__Problem description__
Filter the material, keeping only lines with the word "meters".

__Provided records__
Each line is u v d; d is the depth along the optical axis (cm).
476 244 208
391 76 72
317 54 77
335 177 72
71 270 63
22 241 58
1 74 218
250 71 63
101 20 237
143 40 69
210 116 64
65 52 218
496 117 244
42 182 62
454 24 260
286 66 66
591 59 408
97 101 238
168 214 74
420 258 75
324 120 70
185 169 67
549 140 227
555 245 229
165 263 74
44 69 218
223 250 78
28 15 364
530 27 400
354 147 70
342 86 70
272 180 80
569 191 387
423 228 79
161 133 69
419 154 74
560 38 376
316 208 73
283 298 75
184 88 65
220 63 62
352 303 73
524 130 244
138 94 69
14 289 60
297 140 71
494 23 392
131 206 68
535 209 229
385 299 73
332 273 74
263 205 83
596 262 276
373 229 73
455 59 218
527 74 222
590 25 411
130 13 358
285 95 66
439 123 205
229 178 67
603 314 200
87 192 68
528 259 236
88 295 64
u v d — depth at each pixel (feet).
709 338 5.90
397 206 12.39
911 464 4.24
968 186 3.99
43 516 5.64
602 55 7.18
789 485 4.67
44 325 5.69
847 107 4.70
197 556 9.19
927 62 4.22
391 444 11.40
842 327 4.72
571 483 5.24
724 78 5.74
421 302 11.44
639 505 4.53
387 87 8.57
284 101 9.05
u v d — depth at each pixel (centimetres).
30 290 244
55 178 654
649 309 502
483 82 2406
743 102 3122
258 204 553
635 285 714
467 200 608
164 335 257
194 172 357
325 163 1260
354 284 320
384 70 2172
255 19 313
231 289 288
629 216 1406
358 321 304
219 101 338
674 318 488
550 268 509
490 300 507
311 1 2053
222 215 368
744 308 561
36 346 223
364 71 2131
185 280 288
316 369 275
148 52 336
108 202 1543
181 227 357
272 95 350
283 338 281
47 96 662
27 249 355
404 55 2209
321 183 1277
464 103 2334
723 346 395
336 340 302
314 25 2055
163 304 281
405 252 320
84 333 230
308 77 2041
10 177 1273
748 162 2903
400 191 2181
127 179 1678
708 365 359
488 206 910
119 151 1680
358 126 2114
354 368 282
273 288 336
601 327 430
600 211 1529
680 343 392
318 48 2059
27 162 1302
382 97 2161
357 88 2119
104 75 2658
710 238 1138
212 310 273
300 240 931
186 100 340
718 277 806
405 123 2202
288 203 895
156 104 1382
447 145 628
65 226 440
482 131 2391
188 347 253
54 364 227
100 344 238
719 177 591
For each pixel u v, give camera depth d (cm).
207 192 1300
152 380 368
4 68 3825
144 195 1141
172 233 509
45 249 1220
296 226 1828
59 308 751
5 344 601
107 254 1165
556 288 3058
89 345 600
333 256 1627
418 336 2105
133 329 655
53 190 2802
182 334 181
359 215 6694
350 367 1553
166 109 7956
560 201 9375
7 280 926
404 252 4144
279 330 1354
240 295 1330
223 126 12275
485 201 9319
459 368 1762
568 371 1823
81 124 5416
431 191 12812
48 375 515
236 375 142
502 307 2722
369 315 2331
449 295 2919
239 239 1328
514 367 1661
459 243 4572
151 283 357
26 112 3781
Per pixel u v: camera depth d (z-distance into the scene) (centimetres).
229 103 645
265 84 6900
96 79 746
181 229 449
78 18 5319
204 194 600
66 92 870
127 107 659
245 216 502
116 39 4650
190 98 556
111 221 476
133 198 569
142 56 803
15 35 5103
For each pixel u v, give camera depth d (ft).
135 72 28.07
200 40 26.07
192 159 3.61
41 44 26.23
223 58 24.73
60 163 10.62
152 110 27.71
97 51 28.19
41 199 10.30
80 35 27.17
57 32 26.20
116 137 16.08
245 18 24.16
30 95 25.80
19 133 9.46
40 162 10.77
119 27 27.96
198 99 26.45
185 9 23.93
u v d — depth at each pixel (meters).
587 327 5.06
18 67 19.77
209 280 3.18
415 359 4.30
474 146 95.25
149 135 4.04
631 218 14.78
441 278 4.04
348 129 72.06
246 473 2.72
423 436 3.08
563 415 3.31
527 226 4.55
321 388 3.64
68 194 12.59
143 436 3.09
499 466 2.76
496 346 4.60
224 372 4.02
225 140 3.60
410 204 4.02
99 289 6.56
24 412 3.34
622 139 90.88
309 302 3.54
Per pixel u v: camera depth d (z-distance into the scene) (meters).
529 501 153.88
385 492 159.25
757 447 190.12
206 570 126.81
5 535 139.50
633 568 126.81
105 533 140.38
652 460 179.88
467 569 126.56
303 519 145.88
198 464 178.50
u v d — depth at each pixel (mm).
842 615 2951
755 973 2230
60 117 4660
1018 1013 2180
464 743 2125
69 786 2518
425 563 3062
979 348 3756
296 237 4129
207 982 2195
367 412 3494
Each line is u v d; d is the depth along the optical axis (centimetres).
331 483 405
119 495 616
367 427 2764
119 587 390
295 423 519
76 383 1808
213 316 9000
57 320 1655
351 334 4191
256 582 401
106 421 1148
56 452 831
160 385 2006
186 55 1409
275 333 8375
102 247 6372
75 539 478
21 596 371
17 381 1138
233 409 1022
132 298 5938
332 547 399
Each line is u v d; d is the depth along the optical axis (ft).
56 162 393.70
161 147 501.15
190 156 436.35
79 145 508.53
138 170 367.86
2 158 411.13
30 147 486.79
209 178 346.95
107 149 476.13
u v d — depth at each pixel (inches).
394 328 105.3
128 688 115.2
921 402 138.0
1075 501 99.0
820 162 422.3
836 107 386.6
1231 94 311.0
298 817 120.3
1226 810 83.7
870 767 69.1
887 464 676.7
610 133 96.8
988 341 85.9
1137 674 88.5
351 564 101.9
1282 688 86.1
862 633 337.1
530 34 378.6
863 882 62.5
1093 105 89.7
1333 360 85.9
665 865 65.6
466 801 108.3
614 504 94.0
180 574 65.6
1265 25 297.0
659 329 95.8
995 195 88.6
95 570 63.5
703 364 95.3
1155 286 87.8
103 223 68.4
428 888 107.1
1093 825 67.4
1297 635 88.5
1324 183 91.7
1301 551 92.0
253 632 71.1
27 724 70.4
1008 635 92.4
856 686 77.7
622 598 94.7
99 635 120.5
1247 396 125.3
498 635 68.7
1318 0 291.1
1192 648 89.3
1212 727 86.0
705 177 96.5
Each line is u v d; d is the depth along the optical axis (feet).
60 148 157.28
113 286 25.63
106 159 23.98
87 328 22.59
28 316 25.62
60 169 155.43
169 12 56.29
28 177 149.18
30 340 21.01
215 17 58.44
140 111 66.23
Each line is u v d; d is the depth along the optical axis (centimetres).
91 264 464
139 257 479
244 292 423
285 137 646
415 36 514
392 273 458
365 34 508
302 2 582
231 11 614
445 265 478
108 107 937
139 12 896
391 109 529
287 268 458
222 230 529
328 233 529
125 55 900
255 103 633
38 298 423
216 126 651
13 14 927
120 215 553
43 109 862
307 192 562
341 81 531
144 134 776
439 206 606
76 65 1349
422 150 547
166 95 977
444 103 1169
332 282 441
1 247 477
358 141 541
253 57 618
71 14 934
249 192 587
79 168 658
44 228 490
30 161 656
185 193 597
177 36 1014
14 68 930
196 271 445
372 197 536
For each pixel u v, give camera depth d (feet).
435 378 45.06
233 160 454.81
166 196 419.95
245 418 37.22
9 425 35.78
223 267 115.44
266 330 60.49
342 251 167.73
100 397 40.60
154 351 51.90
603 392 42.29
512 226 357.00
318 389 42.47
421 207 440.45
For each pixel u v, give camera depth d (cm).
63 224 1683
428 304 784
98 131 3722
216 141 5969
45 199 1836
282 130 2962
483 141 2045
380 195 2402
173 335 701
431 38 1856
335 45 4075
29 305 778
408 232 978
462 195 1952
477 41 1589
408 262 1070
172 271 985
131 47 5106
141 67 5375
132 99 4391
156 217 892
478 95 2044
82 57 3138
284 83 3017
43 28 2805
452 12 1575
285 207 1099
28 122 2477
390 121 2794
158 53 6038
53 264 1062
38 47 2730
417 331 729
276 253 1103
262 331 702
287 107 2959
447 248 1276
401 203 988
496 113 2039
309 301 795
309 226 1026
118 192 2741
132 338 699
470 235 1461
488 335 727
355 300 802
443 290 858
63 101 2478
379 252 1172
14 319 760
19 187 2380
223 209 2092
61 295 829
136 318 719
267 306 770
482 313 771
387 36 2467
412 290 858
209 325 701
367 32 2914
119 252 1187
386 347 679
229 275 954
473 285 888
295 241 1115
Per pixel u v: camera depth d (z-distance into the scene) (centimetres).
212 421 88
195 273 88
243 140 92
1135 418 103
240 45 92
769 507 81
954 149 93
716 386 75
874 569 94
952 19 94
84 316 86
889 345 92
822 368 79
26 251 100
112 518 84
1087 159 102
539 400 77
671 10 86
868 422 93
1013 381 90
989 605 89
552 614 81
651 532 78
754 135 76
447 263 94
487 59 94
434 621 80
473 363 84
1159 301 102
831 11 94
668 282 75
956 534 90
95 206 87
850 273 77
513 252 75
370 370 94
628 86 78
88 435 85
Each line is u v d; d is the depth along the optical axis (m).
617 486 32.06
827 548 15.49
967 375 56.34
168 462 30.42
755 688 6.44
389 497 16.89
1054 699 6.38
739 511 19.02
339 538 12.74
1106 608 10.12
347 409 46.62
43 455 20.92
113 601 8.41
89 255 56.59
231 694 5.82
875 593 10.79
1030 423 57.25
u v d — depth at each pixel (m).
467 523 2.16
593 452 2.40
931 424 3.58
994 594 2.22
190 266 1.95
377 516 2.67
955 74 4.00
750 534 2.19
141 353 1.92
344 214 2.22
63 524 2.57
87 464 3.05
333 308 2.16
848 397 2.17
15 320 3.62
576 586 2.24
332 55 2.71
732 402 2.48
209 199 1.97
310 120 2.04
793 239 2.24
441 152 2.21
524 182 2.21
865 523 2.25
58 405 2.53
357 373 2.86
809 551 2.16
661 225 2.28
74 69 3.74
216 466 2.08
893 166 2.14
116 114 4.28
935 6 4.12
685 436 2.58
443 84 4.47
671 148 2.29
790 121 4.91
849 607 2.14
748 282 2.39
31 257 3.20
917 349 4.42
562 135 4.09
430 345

__Completed task__
u v d — depth at each pixel (meters).
Per pixel u v: camera depth d (z-distance into the scene) (meters).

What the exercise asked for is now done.